• WORK ITEM:
Copy out the listing below word for word, leaving out the pictures.

• PROVIDED ENTRIES:

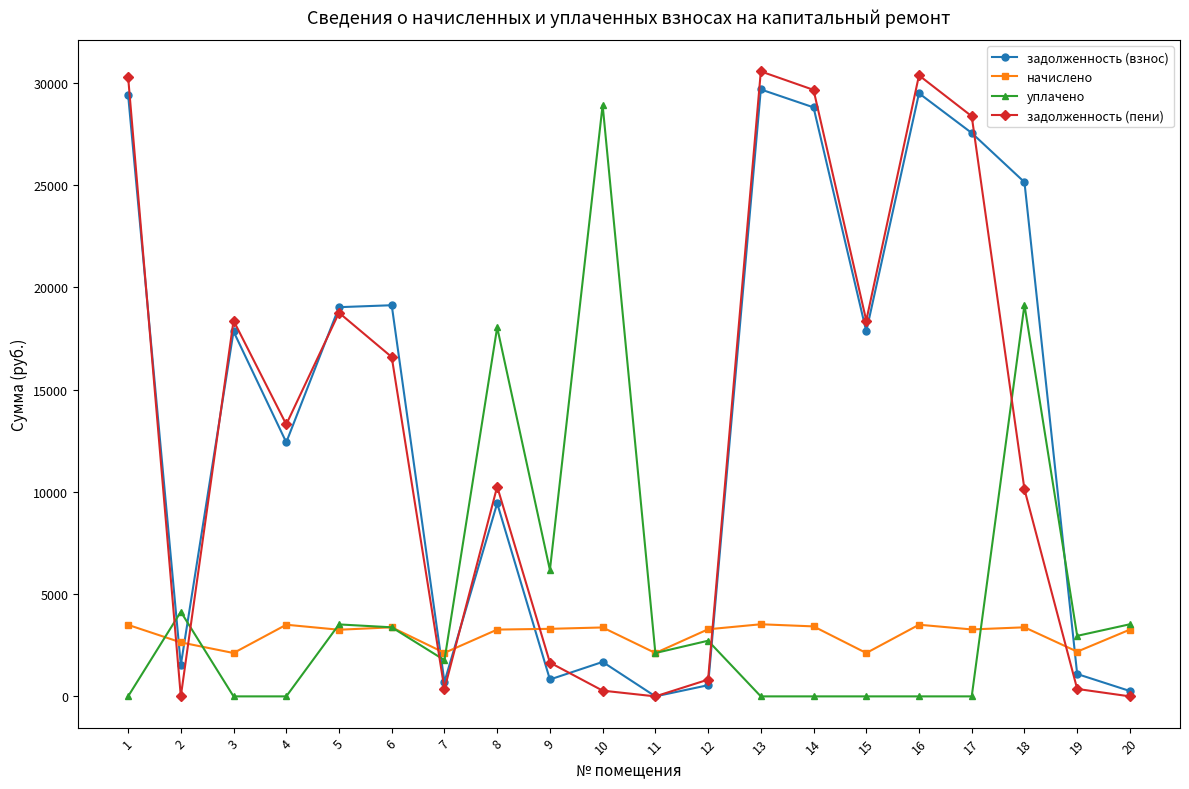

What is the value of the уплачено point at the 18th from the left?

19144.9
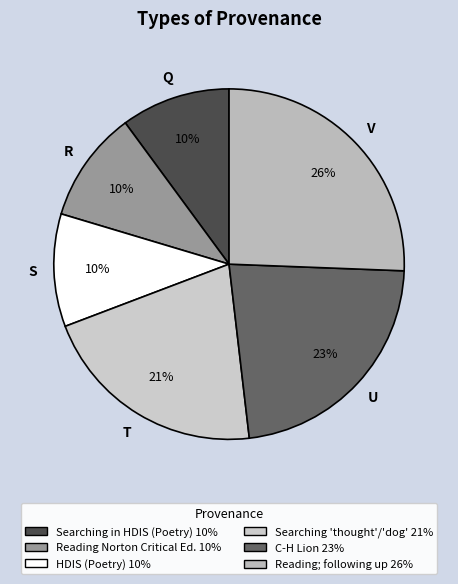

How many segments does this pie chart have?

6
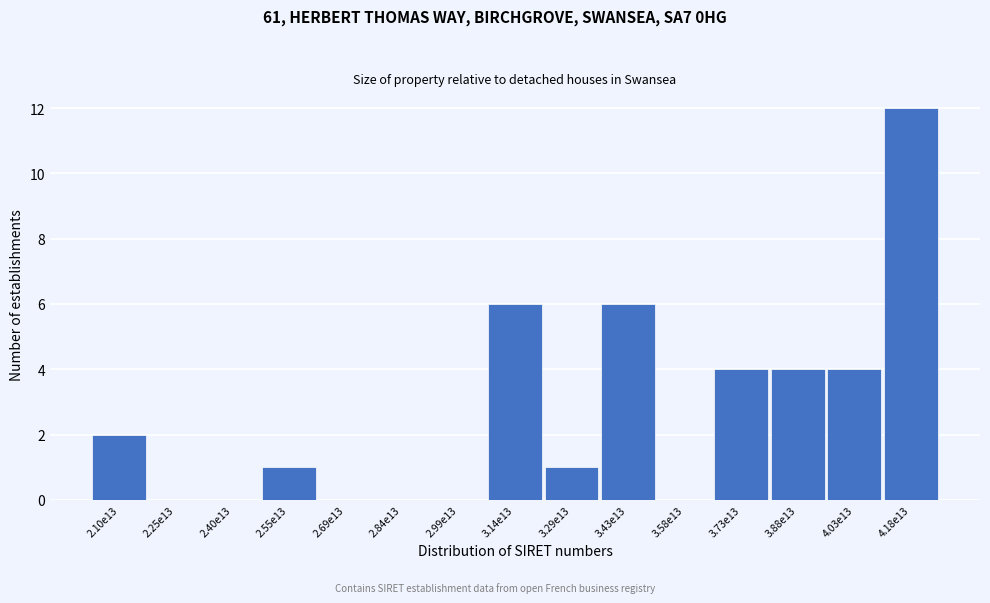

Reading left to right, extract all data points from this chart.

2.10e13=2	2.25e13=0	2.40e13=0	2.55e13=1	2.69e13=0	2.84e13=0	2.99e13=0	3.14e13=6	3.29e13=1	3.43e13=6	3.58e13=0	3.73e13=4	3.88e13=4	4.03e13=4	4.18e13=12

• OUTPUT FOR THIS EXERCISE:
What is the value of the уплачено point at the 18th from the left?

19144.9

How many segments does this pie chart have?

6

Reading left to right, extract all data points from this chart.

2.10e13=2	2.25e13=0	2.40e13=0	2.55e13=1	2.69e13=0	2.84e13=0	2.99e13=0	3.14e13=6	3.29e13=1	3.43e13=6	3.58e13=0	3.73e13=4	3.88e13=4	4.03e13=4	4.18e13=12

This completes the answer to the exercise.